Bolivian ex-president Evo Morales jetted off to exile in Mexico Tuesday in a bizarre flight lasting more than 15 hours. The trip was full of detours that traced the shifting political map of a Latin America racked by crises,
Morales, who resigned Sunday amid increasingly violent protests against his fraud-stained re-election to a fourth term, accepted Mexico's offer of political asylum after angry mobs torched his house and those of his friends and top officials, he said on arrival at Mexico City's international airport.
However, last-minute changes on behalf of countries in the path between Mexico and Bolivia caused a delay of over eight hours while en route. A Mexican Air Force plane was tasked with transporting Morales.
The former president, who had left Bolivia on Monday night, finally landed in the Benito Juárez International Airport in the Mexican capital a little after 5.00pm GMT.
Dressed in a blue polo and jeans, Morales, smiling, shook Mexico Foreign Minister Marcelo Ebrard’s hand.
“Thank you to Mexico, their authorities, but also I want to tell you that as long as I’m alive I’ll continue to be involved in politics; as long as I’m on the train of life I’ll continue fighting,” he said in a first declaration in the Army’s hangar at the airport.
“I won’t ideologically change because of this coup,” he added.
Mexico’s president, a leftist like Morales, Andrés Manuel López Obrador had previously declared himself to be “very proud of leading a government that guarantees the right to asylum.”
Morales has led Bolivia since 2006 as its first indigenous president.
“The most important thing is to be alive,” continued Morales, who said that his integrity was at risk of being compromised.
Complications started when the Mexican plane landed in Lima on Monday, where it waited hours for official authorisation to continue its path to Bolivia before picking up Morales.
When the plane was given the green light, “they left Lima and when they reached Bolivian air space they told [the crew] that no, the permit was no longer valid (...) so they had to return to Lima,” recounted Ebrard.

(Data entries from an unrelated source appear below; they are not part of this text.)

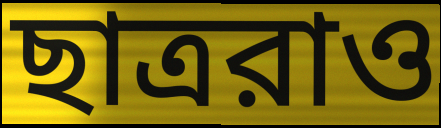
ছাত্ররাও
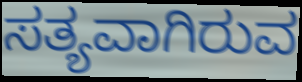
ಸತ್ಯವಾಗಿರುವ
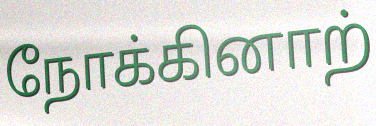
நோக்கினாற்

Later, Bolivian authorities penned a new permit for the plane’s arrival, which arrived in Chimoré, Cochabamba).
The planned return route was supposed to be the same, explained Ebrard. “I mean, returning to Lima to refuel the plane” and then fly back to Mexico. Yet Peru decided that “due to political assessments, the permit to land in Lima was suspended,” he continued.
This “was very, very tense because in the airport where Evo Morales [already onboard] was located, there already was a difficult situation (...) his supporters surrounded the airport, and inside there were elements of the Bolivian Armed Forces, so it was a period of major tension for us,” described Ebrard.

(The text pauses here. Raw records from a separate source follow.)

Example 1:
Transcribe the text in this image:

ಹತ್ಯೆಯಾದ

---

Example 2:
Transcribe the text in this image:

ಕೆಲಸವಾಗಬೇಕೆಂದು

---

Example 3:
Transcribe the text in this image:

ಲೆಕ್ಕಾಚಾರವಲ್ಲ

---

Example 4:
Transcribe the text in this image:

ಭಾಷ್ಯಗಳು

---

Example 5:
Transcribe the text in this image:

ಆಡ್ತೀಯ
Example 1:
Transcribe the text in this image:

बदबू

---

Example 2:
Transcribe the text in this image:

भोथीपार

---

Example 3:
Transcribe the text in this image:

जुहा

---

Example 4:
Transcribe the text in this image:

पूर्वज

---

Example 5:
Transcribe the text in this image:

The “Plan B,” was then to resort to Paraguay. It asked Argentina's President-elect Alberto Fernández to call President Mario Abdo of Paraguay, which gave its permission for the plane to refuel there.
Once that permit was received, Bolivian authorities threatened to not let the plane leave.
“The plane was able to leave by a millimetric space,” said the minister.
The plane already in Asunción, México finally received the permit from Peru allowing them to fly over their airspace, alongside Ecuador’s in case the plane needed to refuel in their territory. Before leaving, however, Bolivia prohibited the aeroplane from flying through their airspace once again.
Then the Mexican and Brazilian diplomatic missions “were able to acquire the permit to fly in the border between Bolivia and Brazil.”
That wasn’t all. “We had to fly around Ecuador because already on air, they told them that the plane wasn’t allowed to fly over Ecuadorian airspace and that they were going to revise plans. So the plane had to go around the country and enter international waters,” concluded Ebrard.
This isn’t the first trip with obstacles for Morales.
In 2013, when he returned to La Paz from Moscow after attending an official event, France, Italy, Portugal and Spain denied the right to fly over their airspace.
According to Bolivia, the United States had alerted the countries that he travelled with Edward Snowden, the whistle-blower that revealed massive espionage on part by the United States’ government.
At not being able to continue, Morales’ plane had to return and execute an emergency landing in Vienna, where he remained for over 24 hours. Morales was able to return once the four governments apologised and allowed the use of their airspace.